Dataset:
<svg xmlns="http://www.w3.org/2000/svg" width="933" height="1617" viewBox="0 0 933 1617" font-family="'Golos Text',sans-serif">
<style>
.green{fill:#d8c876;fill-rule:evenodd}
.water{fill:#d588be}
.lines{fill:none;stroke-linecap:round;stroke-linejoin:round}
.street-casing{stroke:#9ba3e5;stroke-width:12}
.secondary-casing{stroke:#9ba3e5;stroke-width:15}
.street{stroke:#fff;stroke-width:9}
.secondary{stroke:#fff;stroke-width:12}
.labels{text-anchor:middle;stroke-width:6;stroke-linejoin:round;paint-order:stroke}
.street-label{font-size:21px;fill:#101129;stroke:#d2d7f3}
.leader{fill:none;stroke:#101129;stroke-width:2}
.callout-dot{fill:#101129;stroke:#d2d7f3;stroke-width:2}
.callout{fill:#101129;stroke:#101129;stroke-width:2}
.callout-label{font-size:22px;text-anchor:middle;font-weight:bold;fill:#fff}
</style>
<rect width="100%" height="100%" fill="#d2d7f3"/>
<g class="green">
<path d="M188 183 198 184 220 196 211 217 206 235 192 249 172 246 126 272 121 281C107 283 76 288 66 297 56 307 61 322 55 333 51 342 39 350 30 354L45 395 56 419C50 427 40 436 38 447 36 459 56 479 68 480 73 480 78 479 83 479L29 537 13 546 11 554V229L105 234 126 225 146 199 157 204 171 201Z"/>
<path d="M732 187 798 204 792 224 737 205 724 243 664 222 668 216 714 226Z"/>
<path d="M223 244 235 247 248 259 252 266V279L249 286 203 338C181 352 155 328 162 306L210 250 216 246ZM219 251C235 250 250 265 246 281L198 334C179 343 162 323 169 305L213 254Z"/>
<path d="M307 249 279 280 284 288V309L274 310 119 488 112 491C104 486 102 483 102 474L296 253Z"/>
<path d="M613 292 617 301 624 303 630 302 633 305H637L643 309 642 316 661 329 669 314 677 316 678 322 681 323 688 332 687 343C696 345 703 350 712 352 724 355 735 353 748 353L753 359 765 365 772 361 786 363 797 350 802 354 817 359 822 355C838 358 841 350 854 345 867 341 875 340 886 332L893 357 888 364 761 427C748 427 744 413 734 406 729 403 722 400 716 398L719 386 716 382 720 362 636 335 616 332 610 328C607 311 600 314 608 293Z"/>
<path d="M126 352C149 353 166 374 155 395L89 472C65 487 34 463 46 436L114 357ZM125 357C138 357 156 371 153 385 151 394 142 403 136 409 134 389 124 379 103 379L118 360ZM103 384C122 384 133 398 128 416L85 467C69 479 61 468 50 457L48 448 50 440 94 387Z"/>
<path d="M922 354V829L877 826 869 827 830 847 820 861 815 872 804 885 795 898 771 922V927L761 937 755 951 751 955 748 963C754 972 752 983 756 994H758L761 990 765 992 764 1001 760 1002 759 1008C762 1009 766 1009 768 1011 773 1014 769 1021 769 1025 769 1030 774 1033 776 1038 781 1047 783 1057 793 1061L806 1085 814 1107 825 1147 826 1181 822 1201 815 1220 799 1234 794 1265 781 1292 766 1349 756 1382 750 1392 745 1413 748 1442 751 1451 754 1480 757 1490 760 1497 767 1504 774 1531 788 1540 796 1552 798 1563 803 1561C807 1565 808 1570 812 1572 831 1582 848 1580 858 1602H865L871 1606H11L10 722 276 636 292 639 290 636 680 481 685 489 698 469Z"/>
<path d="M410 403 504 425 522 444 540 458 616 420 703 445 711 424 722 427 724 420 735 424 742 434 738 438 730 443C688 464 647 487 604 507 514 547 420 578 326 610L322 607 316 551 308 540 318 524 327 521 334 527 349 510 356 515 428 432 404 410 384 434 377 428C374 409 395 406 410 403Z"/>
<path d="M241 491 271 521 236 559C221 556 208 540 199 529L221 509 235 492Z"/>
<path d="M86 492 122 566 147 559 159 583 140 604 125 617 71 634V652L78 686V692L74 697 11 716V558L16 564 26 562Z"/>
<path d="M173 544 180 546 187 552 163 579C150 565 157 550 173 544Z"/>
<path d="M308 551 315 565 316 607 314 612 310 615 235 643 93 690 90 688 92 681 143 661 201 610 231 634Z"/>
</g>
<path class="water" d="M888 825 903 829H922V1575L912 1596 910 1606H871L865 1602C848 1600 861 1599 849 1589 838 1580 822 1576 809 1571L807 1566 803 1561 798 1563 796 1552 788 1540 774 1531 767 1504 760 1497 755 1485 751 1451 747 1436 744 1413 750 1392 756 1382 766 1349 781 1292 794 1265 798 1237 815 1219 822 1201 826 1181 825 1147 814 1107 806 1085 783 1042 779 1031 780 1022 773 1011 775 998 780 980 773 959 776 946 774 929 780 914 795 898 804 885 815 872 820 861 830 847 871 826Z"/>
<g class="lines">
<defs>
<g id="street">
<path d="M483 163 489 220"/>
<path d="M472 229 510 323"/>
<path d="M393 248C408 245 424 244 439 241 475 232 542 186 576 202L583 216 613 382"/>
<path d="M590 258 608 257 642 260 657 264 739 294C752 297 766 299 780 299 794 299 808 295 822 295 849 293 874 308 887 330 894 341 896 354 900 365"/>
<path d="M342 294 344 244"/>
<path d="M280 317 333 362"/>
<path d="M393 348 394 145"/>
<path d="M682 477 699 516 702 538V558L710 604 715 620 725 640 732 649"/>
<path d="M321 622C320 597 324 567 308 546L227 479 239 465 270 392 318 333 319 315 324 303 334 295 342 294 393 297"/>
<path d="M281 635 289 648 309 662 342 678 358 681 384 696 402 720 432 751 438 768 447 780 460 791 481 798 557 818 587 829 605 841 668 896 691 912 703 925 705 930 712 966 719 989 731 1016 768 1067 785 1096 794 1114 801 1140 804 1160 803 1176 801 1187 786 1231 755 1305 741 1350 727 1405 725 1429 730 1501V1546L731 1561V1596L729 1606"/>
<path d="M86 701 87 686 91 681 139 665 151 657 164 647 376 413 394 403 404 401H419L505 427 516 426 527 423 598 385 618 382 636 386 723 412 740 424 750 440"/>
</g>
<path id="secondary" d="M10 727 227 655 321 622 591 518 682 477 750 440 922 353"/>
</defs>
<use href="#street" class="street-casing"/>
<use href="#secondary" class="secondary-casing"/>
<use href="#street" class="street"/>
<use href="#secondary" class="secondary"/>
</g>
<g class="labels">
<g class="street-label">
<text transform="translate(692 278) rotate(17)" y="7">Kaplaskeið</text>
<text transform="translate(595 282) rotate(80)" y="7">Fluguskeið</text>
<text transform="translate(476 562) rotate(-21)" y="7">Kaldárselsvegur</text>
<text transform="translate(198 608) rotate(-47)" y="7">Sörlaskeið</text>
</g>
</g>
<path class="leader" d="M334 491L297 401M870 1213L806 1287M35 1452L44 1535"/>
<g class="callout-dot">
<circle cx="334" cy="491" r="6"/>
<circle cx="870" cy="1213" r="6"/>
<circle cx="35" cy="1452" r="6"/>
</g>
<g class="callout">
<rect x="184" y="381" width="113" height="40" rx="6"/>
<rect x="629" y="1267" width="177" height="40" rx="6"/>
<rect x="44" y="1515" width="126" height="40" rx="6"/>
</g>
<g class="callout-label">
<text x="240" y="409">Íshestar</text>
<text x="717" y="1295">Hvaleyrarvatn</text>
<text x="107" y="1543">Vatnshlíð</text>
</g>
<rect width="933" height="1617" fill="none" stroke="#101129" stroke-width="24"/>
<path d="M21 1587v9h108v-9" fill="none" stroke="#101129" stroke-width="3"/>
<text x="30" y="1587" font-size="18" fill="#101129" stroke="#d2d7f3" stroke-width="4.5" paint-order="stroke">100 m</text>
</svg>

Task goal:
Please go through the listing and return each line that has "lines" in it.

Response to the task:
.lines{fill:none;stroke-linecap:round;stroke-linejoin:round}
<g class="lines">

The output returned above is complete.